The man who has made a career glamorising speed and enraging safety campaigners and cyclists reckons to know a dangerous stretch of road when he sees it.
And he believes that the A44 has become a frightening prospect even for him.
He used his two-page InGear column in The Sunday Times to highlight the risks of driving along the road in West Oxfordshire, where he warns the majority of motorists drive on the wrong side of the road.
But in typical Clarkson style, he blames 'the local highway bureaucrats', rather than speeding drivers, for putting him and other motorists at risk.
"So far, I have been lucky," he writes. "But one day, I shall have a head-on accident, and I shall be killed.

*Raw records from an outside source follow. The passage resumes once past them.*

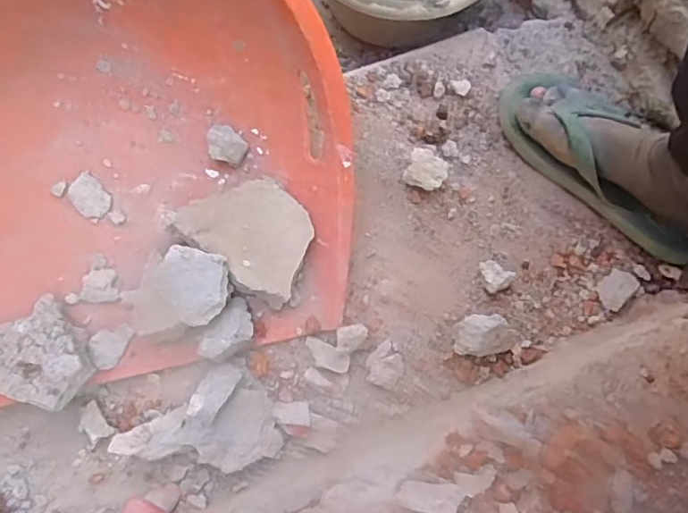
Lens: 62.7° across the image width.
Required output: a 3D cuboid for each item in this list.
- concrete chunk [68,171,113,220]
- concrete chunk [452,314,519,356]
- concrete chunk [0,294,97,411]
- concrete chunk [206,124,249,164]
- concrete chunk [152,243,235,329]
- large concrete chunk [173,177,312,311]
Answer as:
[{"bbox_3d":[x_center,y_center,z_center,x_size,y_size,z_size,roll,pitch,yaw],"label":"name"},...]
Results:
[{"bbox_3d":[-0.255,-0.059,0.565,0.032,0.005,0.042,-42,97,-4],"label":"concrete chunk"},{"bbox_3d":[0.142,0.078,0.562,0.065,0.035,0.041,1,79,-1],"label":"concrete chunk"},{"bbox_3d":[-0.282,0.099,0.521,0.089,0.044,0.090,-41,83,-8],"label":"concrete chunk"},{"bbox_3d":[-0.120,-0.114,0.584,0.042,0.023,0.035,14,79,2],"label":"concrete chunk"},{"bbox_3d":[-0.140,0.026,0.523,0.068,0.018,0.064,25,80,4],"label":"concrete chunk"},{"bbox_3d":[-0.084,-0.023,0.557,0.125,0.033,0.096,43,81,7],"label":"large concrete chunk"}]

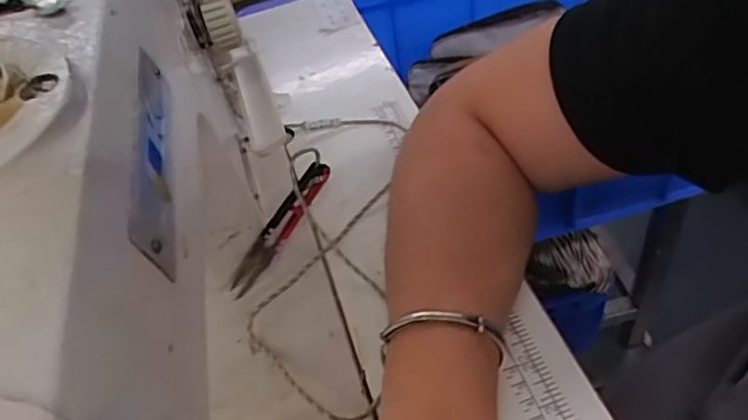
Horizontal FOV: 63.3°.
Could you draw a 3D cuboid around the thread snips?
[{"bbox_3d":[-0.063,0.012,0.410,0.008,0.024,0.104,23,68,26],"label":"thread snips"}]

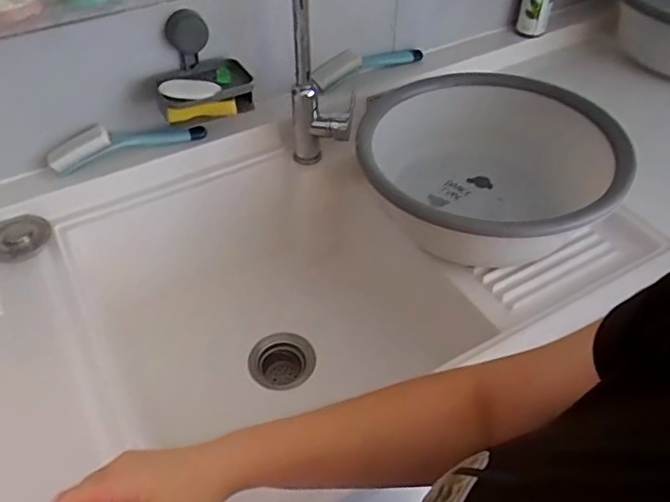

And everyone will blame the idiot who flouted the law, even though it was the law itself that caused the accident."
The motoring broadcaster argues that the introduction of a 50mph-limit, introduced by Oxfordshire County Council to prevent collisions and bring down the accident rate, has only added to the problems.
He says: "This is extremely dangerous. Because it means that some people do indeed drive at 50mph. And that means that at any given moment in the day or night, over half the traffic on the A44 is actually driving on the wrong side of the road.
"Time and time again I come round a blind bend to find someone with wide eyes and a goldfish mouth heading straight towards me as they try desperately to get past someone in a 50mph-Hyundai."
Clarkson also hits out at A44 motorists who drive below the 50mph-limit, and calls for a minimum speed limit of 60mph on the road.
David Robertson, the county council cabinet member responsible for transport, said: "The A44 used to be a death trap. It was much more dangerous, and there were many more accidents prior to the 50mph limit."
He said the limit was introduced on the Chipping Norton to Woodstock section in 1989, and south of Woodstock about two years ago.
Mr Robertson added: "There are white lines across much of the road. If Jeremy Clarkson kills himself, that is his own responsibility. If other people are killed by the silly actions of others, that is the tragedy of it. Roads in themselves never kill anyone. It is the way people drive on them.
"I cannot find this to be a funny subject. Clarkson should stick to car testing and high-speed off-road japes, or whatever it is they do."